▶ [PROBLEM DESCRIPTION]: Pick out each line in these entries that contains the string "lines".

▶ [DATA EXTRACT]:
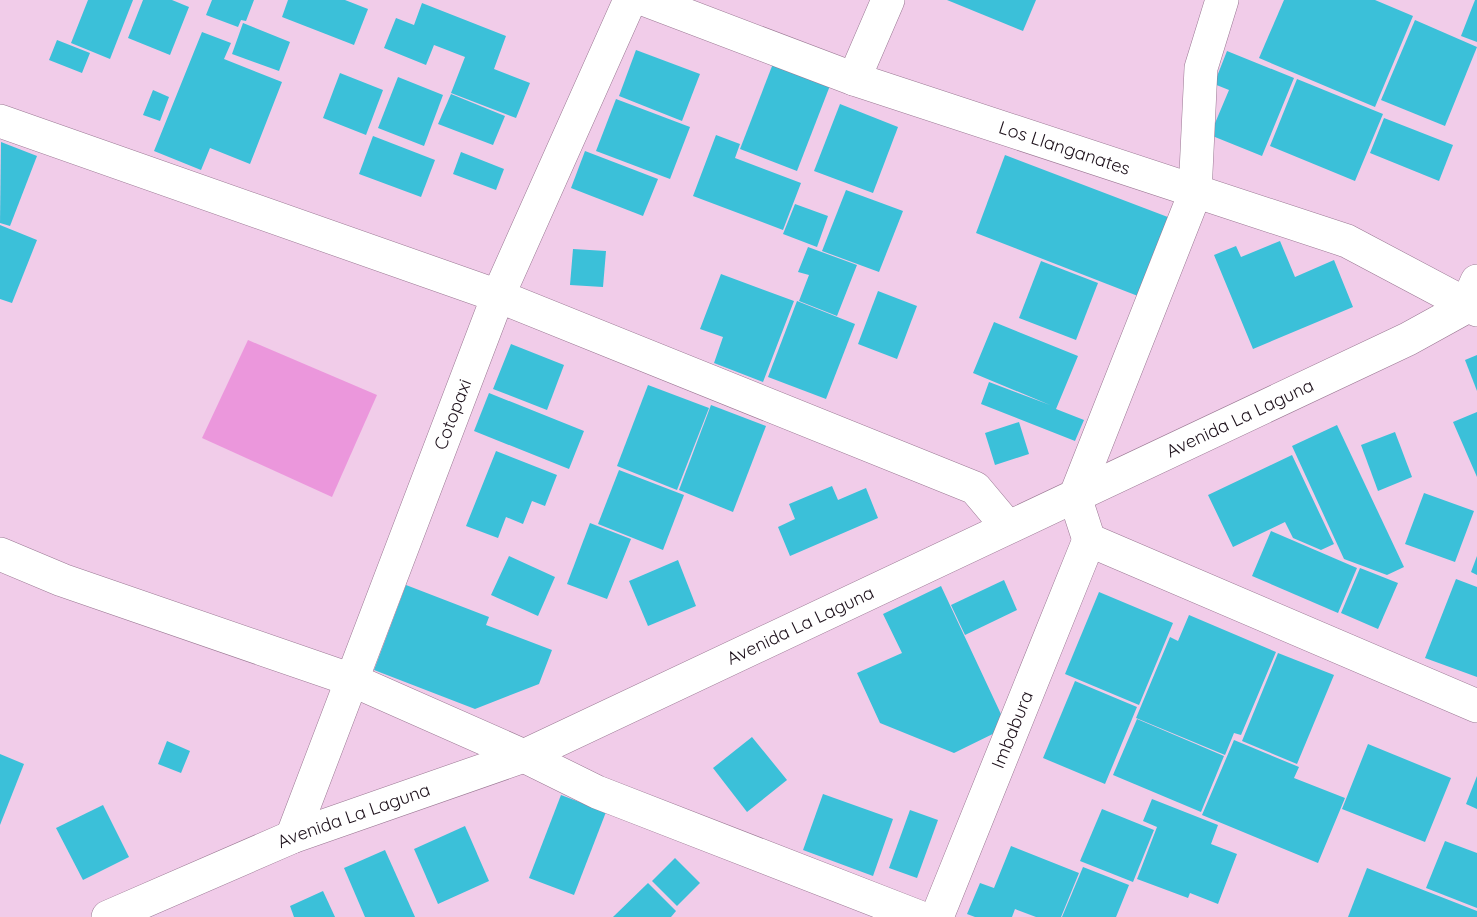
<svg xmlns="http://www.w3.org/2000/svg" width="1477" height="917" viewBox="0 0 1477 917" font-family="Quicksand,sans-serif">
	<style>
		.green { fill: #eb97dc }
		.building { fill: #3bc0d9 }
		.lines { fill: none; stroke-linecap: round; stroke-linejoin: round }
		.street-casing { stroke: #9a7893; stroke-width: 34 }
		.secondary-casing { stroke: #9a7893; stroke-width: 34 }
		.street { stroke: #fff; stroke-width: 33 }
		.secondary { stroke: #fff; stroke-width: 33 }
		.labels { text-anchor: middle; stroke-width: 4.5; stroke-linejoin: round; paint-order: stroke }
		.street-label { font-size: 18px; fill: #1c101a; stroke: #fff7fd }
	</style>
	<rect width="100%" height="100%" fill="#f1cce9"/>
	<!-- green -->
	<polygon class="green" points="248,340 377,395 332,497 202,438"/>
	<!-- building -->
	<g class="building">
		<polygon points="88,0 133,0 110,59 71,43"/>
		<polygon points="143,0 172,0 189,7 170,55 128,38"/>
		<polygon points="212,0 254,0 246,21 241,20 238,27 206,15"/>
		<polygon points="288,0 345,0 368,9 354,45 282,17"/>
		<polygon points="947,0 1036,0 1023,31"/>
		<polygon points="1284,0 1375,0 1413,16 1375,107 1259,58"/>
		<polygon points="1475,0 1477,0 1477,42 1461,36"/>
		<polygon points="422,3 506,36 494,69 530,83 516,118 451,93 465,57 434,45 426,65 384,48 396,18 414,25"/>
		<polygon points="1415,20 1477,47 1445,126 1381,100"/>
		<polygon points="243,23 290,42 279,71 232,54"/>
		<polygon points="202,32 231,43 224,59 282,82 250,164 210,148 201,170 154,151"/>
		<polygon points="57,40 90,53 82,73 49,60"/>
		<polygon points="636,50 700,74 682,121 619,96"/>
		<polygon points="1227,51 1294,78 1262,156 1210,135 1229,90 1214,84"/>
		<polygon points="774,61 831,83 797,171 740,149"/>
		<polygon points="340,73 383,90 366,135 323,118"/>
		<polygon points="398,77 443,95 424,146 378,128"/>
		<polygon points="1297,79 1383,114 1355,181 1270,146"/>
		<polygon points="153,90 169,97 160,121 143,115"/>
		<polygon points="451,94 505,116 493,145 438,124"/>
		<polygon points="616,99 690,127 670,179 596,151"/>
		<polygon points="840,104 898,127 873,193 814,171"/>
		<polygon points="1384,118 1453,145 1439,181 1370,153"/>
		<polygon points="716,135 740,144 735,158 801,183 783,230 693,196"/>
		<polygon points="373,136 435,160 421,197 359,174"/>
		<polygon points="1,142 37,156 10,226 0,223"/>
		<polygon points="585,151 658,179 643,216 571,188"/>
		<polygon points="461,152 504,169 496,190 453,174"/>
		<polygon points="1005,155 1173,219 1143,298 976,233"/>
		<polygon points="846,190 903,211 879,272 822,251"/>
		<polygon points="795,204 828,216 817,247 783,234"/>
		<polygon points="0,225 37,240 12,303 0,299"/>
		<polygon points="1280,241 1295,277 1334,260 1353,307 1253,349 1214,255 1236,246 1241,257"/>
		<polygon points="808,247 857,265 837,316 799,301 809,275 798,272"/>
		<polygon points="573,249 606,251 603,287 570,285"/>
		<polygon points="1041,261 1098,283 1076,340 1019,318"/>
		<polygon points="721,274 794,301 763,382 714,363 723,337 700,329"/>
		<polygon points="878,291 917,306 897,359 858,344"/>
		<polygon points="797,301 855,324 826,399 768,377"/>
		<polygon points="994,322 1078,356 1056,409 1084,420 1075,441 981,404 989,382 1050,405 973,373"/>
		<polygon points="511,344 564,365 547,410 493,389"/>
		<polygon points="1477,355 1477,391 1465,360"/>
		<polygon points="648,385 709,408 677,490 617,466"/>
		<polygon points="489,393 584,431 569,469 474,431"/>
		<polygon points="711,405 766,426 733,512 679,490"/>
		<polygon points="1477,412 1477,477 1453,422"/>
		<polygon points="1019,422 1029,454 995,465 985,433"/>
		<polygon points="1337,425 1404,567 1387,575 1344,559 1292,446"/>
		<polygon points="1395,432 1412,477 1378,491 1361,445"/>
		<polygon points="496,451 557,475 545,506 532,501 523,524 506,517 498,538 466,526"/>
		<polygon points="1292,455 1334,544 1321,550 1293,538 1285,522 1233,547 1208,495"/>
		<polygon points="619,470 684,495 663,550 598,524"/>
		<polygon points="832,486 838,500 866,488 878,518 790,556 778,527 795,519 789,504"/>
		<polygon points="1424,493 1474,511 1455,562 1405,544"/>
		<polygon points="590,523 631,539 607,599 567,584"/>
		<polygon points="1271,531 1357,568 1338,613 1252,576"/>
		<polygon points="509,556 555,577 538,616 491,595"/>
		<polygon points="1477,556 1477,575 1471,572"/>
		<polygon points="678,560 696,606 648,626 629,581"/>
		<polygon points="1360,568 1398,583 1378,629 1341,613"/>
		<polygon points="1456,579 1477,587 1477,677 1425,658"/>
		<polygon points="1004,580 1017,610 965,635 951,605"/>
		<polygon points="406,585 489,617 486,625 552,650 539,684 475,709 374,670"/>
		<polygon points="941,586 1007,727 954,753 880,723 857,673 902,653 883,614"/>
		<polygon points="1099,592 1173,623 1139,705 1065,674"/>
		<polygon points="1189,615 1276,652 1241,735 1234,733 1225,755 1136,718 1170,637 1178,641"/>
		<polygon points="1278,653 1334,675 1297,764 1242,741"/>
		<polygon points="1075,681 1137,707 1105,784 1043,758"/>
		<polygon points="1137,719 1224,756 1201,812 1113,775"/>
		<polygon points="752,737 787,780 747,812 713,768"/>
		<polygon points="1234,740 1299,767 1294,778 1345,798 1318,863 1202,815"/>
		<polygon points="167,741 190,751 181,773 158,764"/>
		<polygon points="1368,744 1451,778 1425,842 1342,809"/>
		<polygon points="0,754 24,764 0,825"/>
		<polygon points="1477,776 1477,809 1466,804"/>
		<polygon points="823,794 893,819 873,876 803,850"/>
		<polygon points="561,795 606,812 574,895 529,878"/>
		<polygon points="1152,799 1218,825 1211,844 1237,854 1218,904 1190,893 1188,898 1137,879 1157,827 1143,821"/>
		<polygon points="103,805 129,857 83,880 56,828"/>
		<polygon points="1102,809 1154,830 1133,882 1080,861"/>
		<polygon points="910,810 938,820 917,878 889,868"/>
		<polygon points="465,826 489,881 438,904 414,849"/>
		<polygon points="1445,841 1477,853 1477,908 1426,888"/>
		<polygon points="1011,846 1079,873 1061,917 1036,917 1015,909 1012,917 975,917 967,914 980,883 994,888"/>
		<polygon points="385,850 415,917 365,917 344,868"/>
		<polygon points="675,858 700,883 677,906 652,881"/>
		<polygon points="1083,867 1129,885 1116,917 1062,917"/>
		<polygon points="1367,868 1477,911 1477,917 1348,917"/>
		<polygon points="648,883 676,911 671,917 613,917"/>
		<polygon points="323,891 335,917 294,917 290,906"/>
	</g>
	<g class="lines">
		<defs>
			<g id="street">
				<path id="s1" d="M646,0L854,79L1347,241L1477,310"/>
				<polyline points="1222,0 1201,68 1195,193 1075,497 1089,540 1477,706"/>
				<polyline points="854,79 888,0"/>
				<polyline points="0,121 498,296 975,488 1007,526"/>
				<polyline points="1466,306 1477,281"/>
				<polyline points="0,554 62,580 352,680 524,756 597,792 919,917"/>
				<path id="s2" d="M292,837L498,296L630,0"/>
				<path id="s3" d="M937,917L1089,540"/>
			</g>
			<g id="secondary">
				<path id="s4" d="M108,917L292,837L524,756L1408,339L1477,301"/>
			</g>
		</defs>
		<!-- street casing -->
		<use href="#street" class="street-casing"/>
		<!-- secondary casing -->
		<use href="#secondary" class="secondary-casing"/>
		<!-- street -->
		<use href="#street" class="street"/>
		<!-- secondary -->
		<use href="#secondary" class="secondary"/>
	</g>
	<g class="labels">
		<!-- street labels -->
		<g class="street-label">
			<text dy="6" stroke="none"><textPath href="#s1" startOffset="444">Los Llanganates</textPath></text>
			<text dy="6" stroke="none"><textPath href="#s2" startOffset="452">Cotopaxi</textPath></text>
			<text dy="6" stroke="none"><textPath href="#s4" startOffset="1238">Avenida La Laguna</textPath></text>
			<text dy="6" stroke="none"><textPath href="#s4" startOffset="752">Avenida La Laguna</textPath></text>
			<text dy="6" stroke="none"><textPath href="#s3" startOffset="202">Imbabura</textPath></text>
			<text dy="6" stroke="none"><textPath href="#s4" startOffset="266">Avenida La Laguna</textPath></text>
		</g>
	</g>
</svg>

▶ [EXERCISE ANSWER]:
		.lines { fill: none; stroke-linecap: round; stroke-linejoin: round }
	<g class="lines">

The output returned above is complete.